07 December 2012

front yard manger

As soon as my neighbors had taken down their cheap, little Chinese-made flag sets showing pumpkins and corn, scarecrows and bounty, mangers began to appear. Some were outlines of figures cut from plywood and painted a uniform color, mostly white; others were elaborate scenes with electric lighting, hovering angels, quality clothes on life-like figures, and real hay strewn about. As I am no longer a Christian but was raised by a pair of them, one of whom was clergy, I know that there are at least four different tellings of Jesus' birth myth, each one wholly different from the next, each one with different players, places, and progressions. I also know that some of the stories don't mention a manger at all and that others don't speak of beasts of burden, that, in general, there is in fact little uniformity and therefore much room for interpretation most everywhere one might care to look in the Christians' bible.
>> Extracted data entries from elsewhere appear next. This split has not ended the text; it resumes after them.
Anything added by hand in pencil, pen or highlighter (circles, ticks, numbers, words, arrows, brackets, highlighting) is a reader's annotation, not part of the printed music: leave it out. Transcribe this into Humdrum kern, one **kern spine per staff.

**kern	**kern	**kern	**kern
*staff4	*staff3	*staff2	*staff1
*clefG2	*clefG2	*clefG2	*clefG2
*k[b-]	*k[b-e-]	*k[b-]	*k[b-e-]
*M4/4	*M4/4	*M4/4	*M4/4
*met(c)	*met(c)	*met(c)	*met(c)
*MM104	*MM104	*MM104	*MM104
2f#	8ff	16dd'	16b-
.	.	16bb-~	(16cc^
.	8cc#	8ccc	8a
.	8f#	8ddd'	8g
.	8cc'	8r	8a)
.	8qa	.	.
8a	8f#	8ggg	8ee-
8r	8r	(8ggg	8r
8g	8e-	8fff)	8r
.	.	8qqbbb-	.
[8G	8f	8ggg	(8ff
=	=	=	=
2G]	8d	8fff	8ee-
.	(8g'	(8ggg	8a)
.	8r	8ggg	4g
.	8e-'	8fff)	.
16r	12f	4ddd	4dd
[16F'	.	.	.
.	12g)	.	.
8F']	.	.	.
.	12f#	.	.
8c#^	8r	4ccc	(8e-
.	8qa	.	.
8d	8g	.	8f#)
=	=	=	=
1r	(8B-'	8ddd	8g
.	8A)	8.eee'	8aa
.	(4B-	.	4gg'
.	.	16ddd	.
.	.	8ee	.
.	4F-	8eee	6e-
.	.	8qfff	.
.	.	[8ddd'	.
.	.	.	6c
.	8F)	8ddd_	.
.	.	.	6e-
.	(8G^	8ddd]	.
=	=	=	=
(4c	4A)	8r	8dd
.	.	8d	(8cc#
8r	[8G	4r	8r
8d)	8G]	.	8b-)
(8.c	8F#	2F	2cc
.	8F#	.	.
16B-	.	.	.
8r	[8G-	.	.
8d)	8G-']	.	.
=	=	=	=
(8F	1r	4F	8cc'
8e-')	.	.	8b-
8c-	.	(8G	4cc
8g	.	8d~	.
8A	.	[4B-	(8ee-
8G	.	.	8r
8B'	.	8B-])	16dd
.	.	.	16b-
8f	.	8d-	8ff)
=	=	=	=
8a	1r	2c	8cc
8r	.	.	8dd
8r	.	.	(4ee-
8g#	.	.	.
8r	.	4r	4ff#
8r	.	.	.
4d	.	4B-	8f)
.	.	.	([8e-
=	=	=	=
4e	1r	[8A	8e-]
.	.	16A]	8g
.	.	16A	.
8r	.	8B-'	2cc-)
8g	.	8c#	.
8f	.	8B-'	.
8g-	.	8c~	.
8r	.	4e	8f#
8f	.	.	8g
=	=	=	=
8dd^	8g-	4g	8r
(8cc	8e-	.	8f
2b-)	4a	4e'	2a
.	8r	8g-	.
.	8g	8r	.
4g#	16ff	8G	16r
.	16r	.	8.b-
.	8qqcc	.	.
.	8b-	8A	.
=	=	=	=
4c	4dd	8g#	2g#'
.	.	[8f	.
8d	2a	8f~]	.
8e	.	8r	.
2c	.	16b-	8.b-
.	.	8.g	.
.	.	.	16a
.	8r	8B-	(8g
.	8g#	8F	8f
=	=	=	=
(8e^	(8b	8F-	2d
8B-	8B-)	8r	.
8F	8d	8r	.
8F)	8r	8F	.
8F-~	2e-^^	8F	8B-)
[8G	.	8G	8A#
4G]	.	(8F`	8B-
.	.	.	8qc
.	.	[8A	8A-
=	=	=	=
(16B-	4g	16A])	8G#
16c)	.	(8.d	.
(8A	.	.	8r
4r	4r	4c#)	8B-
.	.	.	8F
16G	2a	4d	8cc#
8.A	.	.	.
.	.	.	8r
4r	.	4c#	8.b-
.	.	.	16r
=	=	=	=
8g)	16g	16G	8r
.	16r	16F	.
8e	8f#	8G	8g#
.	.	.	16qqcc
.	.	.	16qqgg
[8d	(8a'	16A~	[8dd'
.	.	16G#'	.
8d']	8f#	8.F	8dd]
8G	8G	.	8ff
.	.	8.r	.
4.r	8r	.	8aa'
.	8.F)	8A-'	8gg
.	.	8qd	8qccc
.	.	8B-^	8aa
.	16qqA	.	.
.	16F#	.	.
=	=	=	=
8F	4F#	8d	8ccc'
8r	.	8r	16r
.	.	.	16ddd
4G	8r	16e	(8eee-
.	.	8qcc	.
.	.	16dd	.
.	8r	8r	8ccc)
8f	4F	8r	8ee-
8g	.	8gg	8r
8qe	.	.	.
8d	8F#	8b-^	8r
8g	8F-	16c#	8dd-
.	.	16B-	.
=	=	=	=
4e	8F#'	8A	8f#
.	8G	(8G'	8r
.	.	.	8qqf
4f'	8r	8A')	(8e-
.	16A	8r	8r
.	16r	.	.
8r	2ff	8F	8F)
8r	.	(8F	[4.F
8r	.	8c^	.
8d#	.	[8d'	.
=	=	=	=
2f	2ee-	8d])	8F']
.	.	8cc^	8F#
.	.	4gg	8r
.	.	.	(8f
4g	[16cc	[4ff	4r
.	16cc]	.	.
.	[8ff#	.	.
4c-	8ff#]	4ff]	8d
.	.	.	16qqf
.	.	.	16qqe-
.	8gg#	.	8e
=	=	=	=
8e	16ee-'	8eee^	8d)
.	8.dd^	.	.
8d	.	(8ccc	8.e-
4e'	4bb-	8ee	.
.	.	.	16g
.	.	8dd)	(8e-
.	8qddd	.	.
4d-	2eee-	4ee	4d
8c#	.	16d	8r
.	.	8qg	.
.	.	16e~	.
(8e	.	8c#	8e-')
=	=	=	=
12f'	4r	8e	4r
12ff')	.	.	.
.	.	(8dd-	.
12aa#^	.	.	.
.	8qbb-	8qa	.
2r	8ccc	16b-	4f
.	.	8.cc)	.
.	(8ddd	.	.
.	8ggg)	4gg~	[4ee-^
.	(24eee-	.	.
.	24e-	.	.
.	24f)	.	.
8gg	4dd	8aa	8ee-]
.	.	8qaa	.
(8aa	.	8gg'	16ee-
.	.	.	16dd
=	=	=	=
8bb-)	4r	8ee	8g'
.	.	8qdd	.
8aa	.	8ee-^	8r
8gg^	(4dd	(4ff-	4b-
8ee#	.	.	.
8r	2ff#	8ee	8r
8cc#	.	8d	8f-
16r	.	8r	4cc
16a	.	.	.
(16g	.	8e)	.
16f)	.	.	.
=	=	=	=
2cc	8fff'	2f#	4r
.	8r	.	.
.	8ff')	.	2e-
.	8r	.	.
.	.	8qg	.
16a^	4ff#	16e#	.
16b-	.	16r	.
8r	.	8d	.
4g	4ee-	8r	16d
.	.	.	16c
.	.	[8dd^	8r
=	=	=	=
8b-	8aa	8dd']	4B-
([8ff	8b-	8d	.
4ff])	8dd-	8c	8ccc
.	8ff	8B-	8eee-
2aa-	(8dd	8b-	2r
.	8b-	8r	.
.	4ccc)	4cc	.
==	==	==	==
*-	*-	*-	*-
What I struggle to understand is why people feel the need to haul a bunch of props out of storage and hammer them into their lawns, year after year, time and time again, and why they then read the same stories over and over, boredom and mischief spreading like wildfire amongst any assembled youth, the lack of personal progress or group ingenuity glaring and obvious to anyone who might care to see it. We Americans go to market and buy fresh fruits and vegetables to eat, not old and stale ones; we overhaul and streamline our business processes constantly, allowing exhausted methods and worn-out ideas to fade into obscurity so that better ones might take their place; and yet we cling to highly stylized and professionally-commercialized versions of a religion that – due to its inherent absurdity and tendency to promote mistrust for and violence against All Things Strange or Unusual – should have been jettisoned from the annals of history during our all-too-short Age Of Enlightenment. The lessons of that age, however, appear to have been fallen before the idea that we are to search for salvation in the mouths of our preachers rather than in the stillness that comes when the animal and the human spirits are unified within.

The people who erect elaborate mangers depicting mythical scenes from the brutal past (young Mary and her husband Joseph were, after all, fleeing systematic infanticide) probably think of themselves as good Christians. In reality, however they rely heavily on the magic of modern technology for much of their comfort and success, on telephones and motor-vehicles, on paved roads and postal services, on well-pumps and central heating, on electrical lighting and printed books, on Constitutions and charters, and on no one else reminding them of the hypocrisy of their living fat and happy lives in air- and rain-tight houses with a car for each inhabitant parked in the driveway while most people on Earth shiver and starve. At least some neighbors merely staple yard upon blinking yard of seizure-inducing lights to their homes' gables and window-frames without making any sort of religious statement, wasting the output of coal-fired electrical plants on garish light-shows, pouring out our precious fossil resources merely on secular, non-partisan attempts to celebrate this, the Season of Excess. I, for one, shall refrain from celebrating an unassisted birth held in a grimy sty, and stick to bitching about those persons who do. Oh, brother, how stupid can I be. Mahalo.